El conflicto magisterial que asoló la ciudad de Oaxaca a mediados
del año 2006 guarda en sus entrañas historias particulares: nombres, rostros y
anécdotas de quienes, desde la primera línea de choque, desde las barricadas
instaladas en el centro histórico de aquella ciudad o desde la vecindad que el
azar reduce a tener domicilio fijo en la calle donde se desencadenó una
trifulca, fueron testigos, afectados, protagonistas o simples paseantes a los
que tocó en turno presenciar el desarrollo y desenlace de aquellas fechas.
Mucho fue lo que en ese entonces se documentó en la
prensa nacional acerca del paro de maestros, de la toma de calles, de las
manifestaciones, los actos de vandalismo o del uso de la fuerza pública; sin
embargo, es mucho más lo que aconteció en el plano de lo individual y que los
medios son incapaces de reportar. Y es justo ahí, en ese intersticio donde la
nota del reportero ya no llega, que la literatura encuentra un espacio para
instalar sus historias, con ese telón de fondo que construye la propia realidad
y que la fantasía complementa a su antojo.
La novela Teoría
de las catástrofes (Alfaguara, 2012) del escritor mexicano Tryno Maldonado,
abreva en ese escenario del que los noticieros y los periódicos dieron nota
para instalar un relato en el que una joven pareja de maestros –no
sindicalizados y que comparten sin conocimiento profundo la indignación y las
causas del magisterio agremiado– se ve involucrada y arrastrada hasta quedar
superada por una trama que los aplasta y los devora, como la violencia hace con
aquellos que la intentan tocar desde sus lindes y terminan sepultados por una
fuerza voraz que arrasa con todo a su paso.

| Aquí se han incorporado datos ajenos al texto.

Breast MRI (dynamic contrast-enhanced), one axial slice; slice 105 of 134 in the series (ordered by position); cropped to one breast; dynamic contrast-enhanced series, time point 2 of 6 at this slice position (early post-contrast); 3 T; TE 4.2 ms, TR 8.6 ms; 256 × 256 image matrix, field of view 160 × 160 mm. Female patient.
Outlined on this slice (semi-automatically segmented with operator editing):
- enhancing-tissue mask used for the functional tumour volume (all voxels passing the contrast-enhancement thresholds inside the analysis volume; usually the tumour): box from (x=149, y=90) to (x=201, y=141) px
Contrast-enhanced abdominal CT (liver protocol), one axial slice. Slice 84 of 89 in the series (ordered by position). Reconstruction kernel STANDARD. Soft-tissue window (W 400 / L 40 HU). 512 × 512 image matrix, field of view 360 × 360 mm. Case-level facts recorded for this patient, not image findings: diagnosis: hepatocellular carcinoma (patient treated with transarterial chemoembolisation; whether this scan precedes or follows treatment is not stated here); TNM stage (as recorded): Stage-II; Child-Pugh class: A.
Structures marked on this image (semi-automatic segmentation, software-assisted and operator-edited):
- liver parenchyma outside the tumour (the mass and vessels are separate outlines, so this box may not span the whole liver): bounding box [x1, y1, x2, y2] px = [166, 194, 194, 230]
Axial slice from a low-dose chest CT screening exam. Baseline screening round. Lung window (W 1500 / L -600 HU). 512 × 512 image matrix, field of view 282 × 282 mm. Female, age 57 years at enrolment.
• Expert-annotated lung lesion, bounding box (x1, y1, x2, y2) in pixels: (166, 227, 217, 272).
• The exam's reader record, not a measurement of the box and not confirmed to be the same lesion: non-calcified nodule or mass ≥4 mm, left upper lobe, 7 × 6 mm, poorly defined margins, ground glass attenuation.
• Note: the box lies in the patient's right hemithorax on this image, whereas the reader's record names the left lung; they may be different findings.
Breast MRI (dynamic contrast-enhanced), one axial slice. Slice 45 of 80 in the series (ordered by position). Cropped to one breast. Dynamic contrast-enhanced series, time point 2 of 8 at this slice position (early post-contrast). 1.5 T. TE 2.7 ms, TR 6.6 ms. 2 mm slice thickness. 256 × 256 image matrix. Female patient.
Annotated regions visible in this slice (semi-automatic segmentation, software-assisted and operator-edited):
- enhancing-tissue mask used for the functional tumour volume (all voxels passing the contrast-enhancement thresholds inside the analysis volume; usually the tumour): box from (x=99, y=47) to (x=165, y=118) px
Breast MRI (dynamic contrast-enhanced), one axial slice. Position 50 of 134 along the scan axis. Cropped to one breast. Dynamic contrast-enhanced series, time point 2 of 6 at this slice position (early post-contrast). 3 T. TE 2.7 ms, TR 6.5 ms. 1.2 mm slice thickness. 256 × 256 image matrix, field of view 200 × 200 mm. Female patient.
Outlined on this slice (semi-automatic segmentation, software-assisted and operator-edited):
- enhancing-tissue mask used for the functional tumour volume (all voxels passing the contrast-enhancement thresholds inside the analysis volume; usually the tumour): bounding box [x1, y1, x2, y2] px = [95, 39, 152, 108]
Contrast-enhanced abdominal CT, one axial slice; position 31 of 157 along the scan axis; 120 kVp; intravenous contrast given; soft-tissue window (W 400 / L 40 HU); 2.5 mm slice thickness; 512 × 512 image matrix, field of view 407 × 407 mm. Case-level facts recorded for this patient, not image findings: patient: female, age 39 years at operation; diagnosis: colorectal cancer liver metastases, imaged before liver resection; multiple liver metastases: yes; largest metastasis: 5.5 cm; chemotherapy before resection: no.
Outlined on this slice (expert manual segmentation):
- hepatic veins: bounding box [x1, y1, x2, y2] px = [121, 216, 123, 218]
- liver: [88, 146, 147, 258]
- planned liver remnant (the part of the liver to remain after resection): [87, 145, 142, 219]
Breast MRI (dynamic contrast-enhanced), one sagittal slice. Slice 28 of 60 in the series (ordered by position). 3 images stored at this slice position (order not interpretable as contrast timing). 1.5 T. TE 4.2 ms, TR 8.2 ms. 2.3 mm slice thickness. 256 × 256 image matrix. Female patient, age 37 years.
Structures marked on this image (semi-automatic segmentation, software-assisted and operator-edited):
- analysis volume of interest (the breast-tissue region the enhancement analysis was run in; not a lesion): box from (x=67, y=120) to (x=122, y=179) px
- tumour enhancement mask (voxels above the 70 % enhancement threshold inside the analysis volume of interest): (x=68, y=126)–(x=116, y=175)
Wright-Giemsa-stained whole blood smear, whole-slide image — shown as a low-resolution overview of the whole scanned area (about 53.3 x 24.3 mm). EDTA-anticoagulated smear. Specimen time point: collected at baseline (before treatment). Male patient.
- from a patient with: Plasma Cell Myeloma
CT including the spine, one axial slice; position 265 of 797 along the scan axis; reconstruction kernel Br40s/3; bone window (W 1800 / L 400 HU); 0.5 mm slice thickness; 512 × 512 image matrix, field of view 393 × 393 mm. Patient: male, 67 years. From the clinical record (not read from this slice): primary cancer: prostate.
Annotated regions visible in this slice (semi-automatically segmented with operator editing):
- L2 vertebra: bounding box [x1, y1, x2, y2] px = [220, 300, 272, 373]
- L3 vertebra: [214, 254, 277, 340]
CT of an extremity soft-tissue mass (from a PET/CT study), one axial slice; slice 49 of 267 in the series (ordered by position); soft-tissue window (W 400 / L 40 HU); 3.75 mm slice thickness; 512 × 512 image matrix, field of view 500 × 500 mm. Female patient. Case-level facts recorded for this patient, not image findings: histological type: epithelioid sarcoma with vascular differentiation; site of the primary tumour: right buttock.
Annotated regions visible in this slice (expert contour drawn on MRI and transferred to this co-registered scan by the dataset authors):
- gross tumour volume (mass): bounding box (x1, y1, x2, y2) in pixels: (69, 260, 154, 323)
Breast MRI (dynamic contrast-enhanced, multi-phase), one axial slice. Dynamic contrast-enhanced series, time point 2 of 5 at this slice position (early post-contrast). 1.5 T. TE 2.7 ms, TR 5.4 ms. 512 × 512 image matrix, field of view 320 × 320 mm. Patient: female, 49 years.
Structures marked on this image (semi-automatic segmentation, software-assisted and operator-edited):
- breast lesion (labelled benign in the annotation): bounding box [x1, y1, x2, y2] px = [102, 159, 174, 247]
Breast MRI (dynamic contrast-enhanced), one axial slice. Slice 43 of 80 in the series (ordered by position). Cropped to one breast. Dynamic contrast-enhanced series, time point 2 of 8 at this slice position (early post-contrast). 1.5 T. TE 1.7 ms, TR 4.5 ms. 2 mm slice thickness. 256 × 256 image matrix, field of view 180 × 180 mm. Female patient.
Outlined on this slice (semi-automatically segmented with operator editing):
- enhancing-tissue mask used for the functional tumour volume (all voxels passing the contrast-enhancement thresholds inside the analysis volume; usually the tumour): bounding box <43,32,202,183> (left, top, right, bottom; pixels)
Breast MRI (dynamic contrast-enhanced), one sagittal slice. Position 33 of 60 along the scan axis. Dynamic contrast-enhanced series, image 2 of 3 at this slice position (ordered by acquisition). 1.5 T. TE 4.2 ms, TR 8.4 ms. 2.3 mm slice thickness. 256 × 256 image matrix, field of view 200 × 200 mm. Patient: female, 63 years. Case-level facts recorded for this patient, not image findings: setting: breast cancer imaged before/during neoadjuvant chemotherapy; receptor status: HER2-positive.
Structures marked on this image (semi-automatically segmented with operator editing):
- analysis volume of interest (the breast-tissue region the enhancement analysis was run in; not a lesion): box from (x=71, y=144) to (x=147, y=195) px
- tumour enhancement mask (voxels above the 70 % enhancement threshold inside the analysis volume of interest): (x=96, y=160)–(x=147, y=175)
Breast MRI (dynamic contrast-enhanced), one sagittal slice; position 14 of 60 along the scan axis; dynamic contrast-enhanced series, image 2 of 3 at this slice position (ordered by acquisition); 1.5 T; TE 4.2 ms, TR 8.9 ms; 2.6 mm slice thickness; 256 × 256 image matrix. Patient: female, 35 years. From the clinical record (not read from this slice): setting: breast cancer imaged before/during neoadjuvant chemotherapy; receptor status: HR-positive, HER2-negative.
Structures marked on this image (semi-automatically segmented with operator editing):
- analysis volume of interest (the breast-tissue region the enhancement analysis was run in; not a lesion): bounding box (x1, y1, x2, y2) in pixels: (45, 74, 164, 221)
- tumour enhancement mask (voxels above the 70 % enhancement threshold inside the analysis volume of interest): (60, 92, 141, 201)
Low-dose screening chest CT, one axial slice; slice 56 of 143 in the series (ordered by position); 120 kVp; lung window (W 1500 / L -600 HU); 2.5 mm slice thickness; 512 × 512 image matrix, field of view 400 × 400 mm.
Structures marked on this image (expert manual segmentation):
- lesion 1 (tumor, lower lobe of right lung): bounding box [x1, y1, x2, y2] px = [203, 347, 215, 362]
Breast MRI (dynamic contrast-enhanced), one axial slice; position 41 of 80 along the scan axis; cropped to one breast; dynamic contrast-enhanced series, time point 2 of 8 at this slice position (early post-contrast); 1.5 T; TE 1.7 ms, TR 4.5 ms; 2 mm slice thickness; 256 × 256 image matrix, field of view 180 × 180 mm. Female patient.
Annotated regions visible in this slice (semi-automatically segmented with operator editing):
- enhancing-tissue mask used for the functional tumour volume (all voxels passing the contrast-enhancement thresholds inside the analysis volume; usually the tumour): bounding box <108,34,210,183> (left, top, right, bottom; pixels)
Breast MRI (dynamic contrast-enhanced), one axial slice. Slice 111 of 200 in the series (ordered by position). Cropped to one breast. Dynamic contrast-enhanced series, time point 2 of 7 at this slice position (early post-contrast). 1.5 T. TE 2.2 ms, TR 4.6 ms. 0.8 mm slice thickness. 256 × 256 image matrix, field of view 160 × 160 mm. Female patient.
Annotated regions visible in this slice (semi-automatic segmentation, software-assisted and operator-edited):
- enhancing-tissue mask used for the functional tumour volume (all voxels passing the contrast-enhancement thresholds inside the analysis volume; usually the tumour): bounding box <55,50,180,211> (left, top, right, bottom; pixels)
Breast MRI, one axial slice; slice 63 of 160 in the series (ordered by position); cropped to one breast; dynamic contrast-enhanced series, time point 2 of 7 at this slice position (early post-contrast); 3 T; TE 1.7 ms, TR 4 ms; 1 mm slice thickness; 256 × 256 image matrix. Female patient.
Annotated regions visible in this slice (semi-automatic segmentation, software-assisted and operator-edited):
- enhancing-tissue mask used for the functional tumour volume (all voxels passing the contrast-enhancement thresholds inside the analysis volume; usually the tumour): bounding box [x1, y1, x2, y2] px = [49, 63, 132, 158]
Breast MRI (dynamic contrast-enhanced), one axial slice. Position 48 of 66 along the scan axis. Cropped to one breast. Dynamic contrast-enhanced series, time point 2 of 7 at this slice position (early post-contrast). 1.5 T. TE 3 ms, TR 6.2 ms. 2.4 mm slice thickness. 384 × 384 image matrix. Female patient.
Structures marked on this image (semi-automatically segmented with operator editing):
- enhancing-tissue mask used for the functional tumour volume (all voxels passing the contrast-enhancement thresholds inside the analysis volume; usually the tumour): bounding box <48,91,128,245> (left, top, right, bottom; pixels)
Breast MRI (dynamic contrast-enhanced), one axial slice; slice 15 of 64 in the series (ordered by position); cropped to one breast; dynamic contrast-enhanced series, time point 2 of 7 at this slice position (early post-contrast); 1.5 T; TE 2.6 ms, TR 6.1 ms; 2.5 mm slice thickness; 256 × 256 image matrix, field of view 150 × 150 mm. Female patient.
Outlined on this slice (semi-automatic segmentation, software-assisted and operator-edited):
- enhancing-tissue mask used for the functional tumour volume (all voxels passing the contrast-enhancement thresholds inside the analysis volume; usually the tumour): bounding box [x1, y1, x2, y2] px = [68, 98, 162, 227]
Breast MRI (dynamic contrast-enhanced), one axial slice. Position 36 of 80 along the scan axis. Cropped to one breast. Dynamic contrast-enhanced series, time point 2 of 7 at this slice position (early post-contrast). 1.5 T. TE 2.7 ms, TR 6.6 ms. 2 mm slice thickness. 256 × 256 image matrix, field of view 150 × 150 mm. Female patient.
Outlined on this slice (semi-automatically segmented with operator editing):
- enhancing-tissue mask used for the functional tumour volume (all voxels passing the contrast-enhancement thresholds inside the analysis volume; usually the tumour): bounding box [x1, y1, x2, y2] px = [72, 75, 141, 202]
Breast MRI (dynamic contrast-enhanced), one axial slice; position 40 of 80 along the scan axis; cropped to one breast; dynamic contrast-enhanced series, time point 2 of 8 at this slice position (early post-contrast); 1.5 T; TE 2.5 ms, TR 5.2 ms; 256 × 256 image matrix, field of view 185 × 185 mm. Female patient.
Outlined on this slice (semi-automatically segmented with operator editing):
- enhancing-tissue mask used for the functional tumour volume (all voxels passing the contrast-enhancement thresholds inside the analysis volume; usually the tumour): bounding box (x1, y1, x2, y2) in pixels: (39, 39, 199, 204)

Una estructura que abarca los meses del conflicto a
manera de capítulos del libro va dando cuenta de esa inmersión casi
inconsciente, incluso curiosa y bien intencionada, para de pronto caer en una
espiral donde una decisión cuasi inocente lleva a la complicidad, a compartir
los ataques contra comercios, arrojar bombas molotov y empuñar las causas del
movimiento como quien busca llenar un vacío con algo, lo que sea, reflejo
íntimo y crudo de una generación que, en palabras del propio Maldonado,
“equivaldría a un conglomerado multitudinario de genes holgazanes a los que
nada ni nadie perturba ni saca de su siesta”…
Y prosigue el autor: “A pesar de ser la generación más
sana y mejor preparada en la historia del país, no representaba una fuerza
laboral significativa. Ni económica. Ni política. Ni creativa. Porque fuerza
era justo lo que les hacía falta. La forma del mundo les era incómoda. Incómoda
y hostil. Pero poco hacía por modificarla. Vivían en la convicción permanente
de que sus vidas estaban encarriladas hacia un desastre horroroso y definitivo
igual que un descarrilamiento de trenes
toda marcha. Aunque ese desastre jamás llegaba”.
Para el protagonista, Anselmo, desempleado y ocioso,
esa incomodidad citada encuentra un medio de rectificación, que es el
participar en el activismo y el pandillerismo de un grupo anarquista de los
muchos que se reunían bajo las banderas del paro magisterial; para su pareja,
Mariana, encargada del sustento del hogar común, esa incomodidad se oculta bajo
el exceso de trabajo y su lucha personal contra la diabetes. El punto de
inflexión, es decir, el choque, surge precisamente del conflicto social en las
calles, para él, como parte de una cuadrilla de activistas, para ella, como una
sombra que lo sigue entre calles tomadas, “cuadrillas de la muerte”, atentados
con explosivos, con el saldo de la propia vida, pago por la fidelidad a una
inercia que se precipita hacia la ausencia de luz.
Sombra sobre sombra de la oscuridad plena y absoluta,
tortura, represión, autoridad más allá de lo legal y la muerte como último
reducto para comprobar que en medio de la nada y del vacío hay la certeza del
sobreviviente: esa culpa sin culpa fruto del azar, de una casualidad que se
ensaña con quienes no son aptos para burlarla o esquivarla y que escoge, ciega,
insensible, a sus elegidos para morir o para vivir.
Teoría de las
catástrofes recuerda a esa narrativa que retoma los
años setenta, plasmada, por ejemplo, en Un
soplo en el río, de Héctor Aguilar Camín, época cuando los reductos
idealistas de un marxismo ya decrépito inflamaban los corazones jóvenes para
conducirlos al abismo de las utopías, que casi siempre terminaba en el
sacrifico anónimo y silente de sueños y quimeras disueltos en un mundo que
avanza voraz y consume en su andar ilusiones y anhelos, para sumirlo todo en un
presente que, entonces y ahora, cumple con su condición esencial: ser fugaz.